Screw-top wine is moving from Skid Row to Quality Street.
Three years ago, it was slightly shocking when the upscale PlumpJack Winery put screw tops on a US$135-a-bottle cabernet. This month, as PlumpJack makes its third such bottling, dozens of wineries are experimenting with the unorthodox tops.
"It's so exciting for all of us in the industry because we've talked about screw caps for years and years but because of the perceived marketing problems, people were just petrified to even consider it as a closure on their fine wines," says John Conover, general manager of PlumpJack.
PHOTO: AP
Screw tops have a checkered past as the closure of choice for cheap, high-alcohol wines such as Thunderbird and Night Train Express.
In recent years, however, more than two dozen wineries in Australia and New Zealand have given their seal of approval to screw tops, and a number of other top California vintners are considering the switch.
Wine winemakers say traditional corks have a serious drawback, the musty "off" taste blamed on "cork taint" that is estimated to spoil 3 percent -- some estimates put the number much higher -- of all wines.
Winemakers blanch at the thought that many consumers, not being sensitive to the nuances of cork taint, simply assume the wine's no good and strike that label off their shopping lists.
Screw tops, Conover says, don't have cork taint, don't require drinkers to do battle with balky corkscrews, aren't as tough to get in and out of the bottle as synthetic corks and can be simply screwed back on for storing leftovers.
"Obviously, people are fairly nervous in the cork industry," said Peter Weber of the Cork Quality Council.
Cork is harvested from the cork oak, coming primarily from Portugal, Spain and North Africa. The bark is stripped off and can be harvested every nine to 12 years, said Weber, whose industry group is based in the Sonoma County wine country town of Sebastopol in California.
Natural cork supporters say switching to screw caps could put thousands of people out of work, since other uses of cork aren't as lucrative as the wine stopper business. "The concern is the whole industry could go away," Weber said.
Weber agrees that cork taint is a problem, but says manufacturers are working to reduce that. Some in the industry have turned to synthetic corks, which are rarely associated with taint but can be difficult to get out of the bottle.

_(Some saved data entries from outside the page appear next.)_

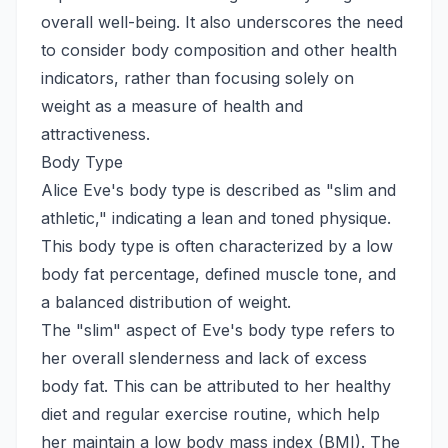
overall well-being. It also underscores the need
to consider body composition and other health
indicators, rather than focusing solely on
weight as a measure of health and
attractiveness.
Body Type
Alice Eve's body type is described as "slim and
athletic," indicating a lean and toned physique.
This body type is often characterized by a low
body fat percentage, defined muscle tone, and
a balanced distribution of weight.
The "slim" aspect of Eve's body type refers to
her overall slenderness and lack of excess
body fat. This can be attributed to her healthy
diet and regular exercise routine, which help
her maintain a low body mass index (BMI). The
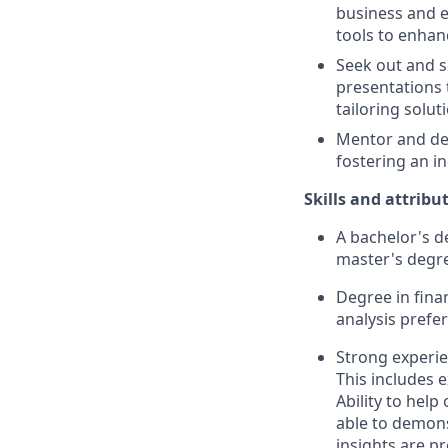
business and e
tools to enhanc
Seek out and s
presentations 
tailoring solut
Mentor and de
fostering an i
Skills and attribu
A bachelor's d
master's degre
Degree in fina
analysis prefe
Strong experie
This includes e
Ability to hel
able to demons
insights are p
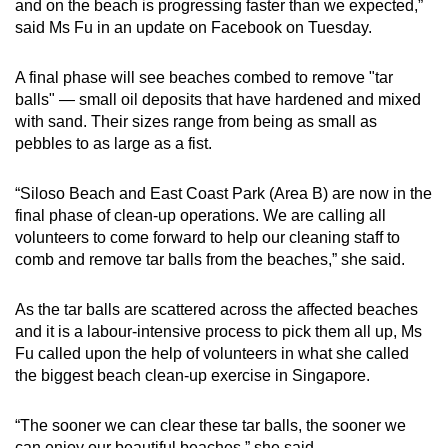
and on the beach is progressing faster than we expected,”
said Ms Fu in an update on Facebook on Tuesday.
Show Less
A final phase will see beaches combed to remove "tar
balls" — small oil deposits that have hardened and mixed
with sand. Their sizes range from being as small as
pebbles to as large as a fist.
“Siloso Beach and East Coast Park (Area B) are now in the
final phase of clean-up operations. We are calling all
volunteers to come forward to help our cleaning staff to
comb and remove tar balls from the beaches,” she said.
As the tar balls are scattered across the affected beaches
and it is a labour-intensive process to pick them all up, Ms
Fu called upon the help of volunteers in what she called
the biggest beach clean-up exercise in Singapore.
“The sooner we can clear these tar balls, the sooner we
can enjoy our beautiful beaches,” she said.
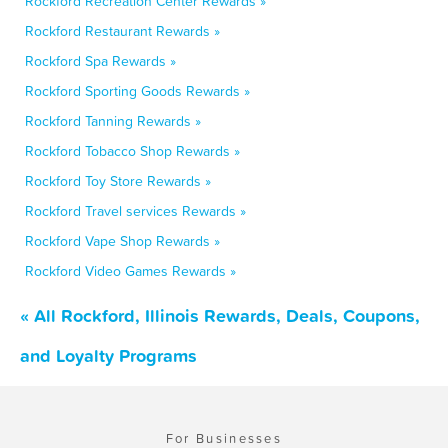
Rockford Recreation Center Rewards »
Rockford Restaurant Rewards »
Rockford Spa Rewards »
Rockford Sporting Goods Rewards »
Rockford Tanning Rewards »
Rockford Tobacco Shop Rewards »
Rockford Toy Store Rewards »
Rockford Travel services Rewards »
Rockford Vape Shop Rewards »
Rockford Video Games Rewards »
« All Rockford, Illinois Rewards, Deals, Coupons,
and Loyalty Programs
For Businesses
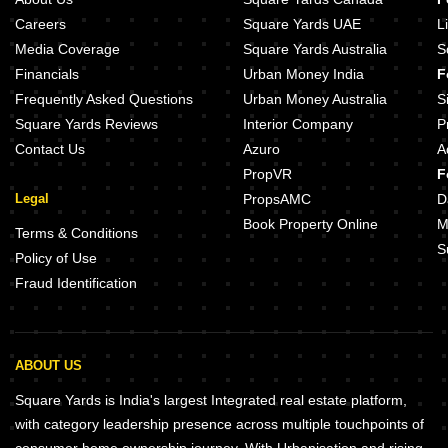
Careers
Square Yards UAE
L
Media Coverage
Square Yards Australia
S
Financials
Urban Money India
F
Frequently Asked Questions
Urban Money Australia
S
Square Yards Reviews
Interior Company
P
Contact Us
Azuro
A
PropVR
F
Legal
PropsAMC
D
Book Property Online
M
Terms & Conditions
S
Policy of Use
Fraud Identification
ABOUT US
Square Yards is India's largest Integrated real estate platform,
with category leadership presence across multiple touchpoints of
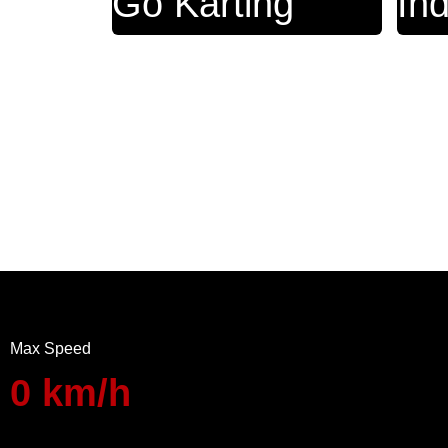
Go Karting
In
Max Speed
0
km/h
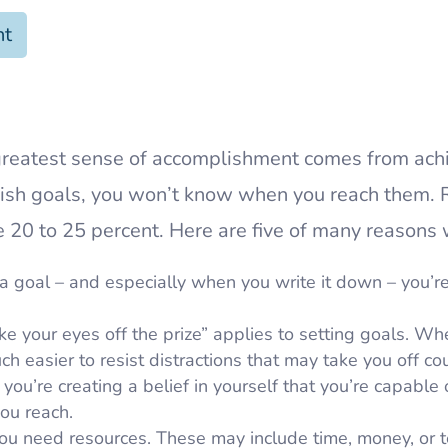
nt
greatest sense of accomplishment comes from ach
ablish goals, you won’t know when you reach them.
 20 to 25 percent. Here are five of many reasons 
goal – and especially when you write it down – you’re
e your eyes off the prize” applies to setting goals. W
h easier to resist distractions that may take you off co
you’re creating a belief in yourself that you’re capable 
ou reach.
ou need resources. These may include time, money, or 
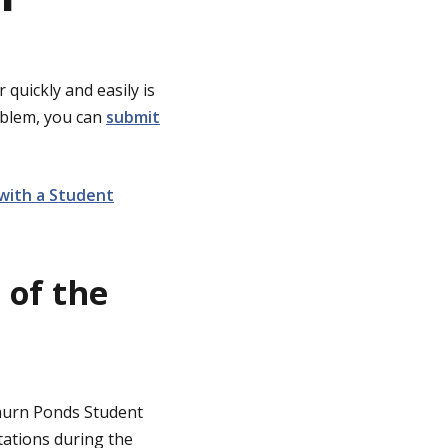
 quickly and easily is
roblem, you can
submit
with a Student
 of the
Waurn Ponds Student
tations during the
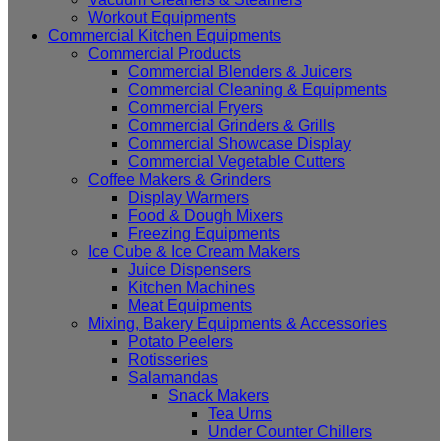
Workout Equipments
Commercial Kitchen Equipments
Commercial Products
Commercial Blenders & Juicers
Commercial Cleaning & Equipments
Commercial Fryers
Commercial Grinders & Grills
Commercial Showcase Display
Commercial Vegetable Cutters
Coffee Makers & Grinders
Display Warmers
Food & Dough Mixers
Freezing Equipments
Ice Cube & Ice Cream Makers
Juice Dispensers
Kitchen Machines
Meat Equipments
Mixing, Bakery Equipments & Accessories
Potato Peelers
Rotisseries
Salamandas
Snack Makers
Tea Urns
Under Counter Chillers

"Our feeling in the cork industry is you don't have a stopper that's really neutral. It's best to have one that's made with the same material that your wine is aged in. We really think that the cork has shown that it performs better in the long run," he said.
The big question: Will consumers, particularly those who've parted with US$50 or more for a prized vintage, accept the homely screw top and abandon the traditional tableside pop of a drawn cork?
Christian Butzke, an enologist at the University of California, Davis, said consumer research ``has really shown that most people don't really care too much about how their bottled wine is closed.''
Butzke has been studying the PlumpJack screw-top wine. He doesn't have definitive results yet, but said "we did a tasting last year and didn't see much of a difference."
Conover says opening a bottle of screw-top PlumpJack in a restaurant is "almost an event. I sit down and I order a bottle of our screw-top cabernet. It's almost like there's silence in the room. The sommelier comes up and twists the screw cap and you hear not the popping of the cork but the click-click-click of the screw cap."
PlumpJack, co-owned by billionaire Gordon Getty and San Francisco City Supervisor Gavin Newsom, is bottling half of its best cabernet, or 300 cases, in screw caps. The wine is to be released in September.
The bottles topped by a screw cap -- a sleek, silvery-gray model that blends with the label -- will be priced at US$155 each. Those with traditional cork closures will cost US$145.
The screw tops are costing PlumpJack more right now because the winery had to buy them in quantities much bigger than needed.
Next month, the Bonny Doon Winery in Santa Cruz plans to bottle 80,000 cases of screw-top wine, mostly its trademark US$10 Big House Red, so-named because it comes from grapes grown near a state prison in Central California.
"Whether it confers upon us a heroic reward or converts into a party in a bankruptcy proceeding remains to be seen," said winery spokesman John Locke.
Like other wineries, Bonny Doon was spurred to try screw tops because of fear of cork taint.
Still, Butzke doesn't expect a "huge changeover any time soon" in the tradition-bound wine industry. "Whenever anybody tries to do something new, there's a lot of pressure. A lot of them are not daring to make major changes. They're watching the others."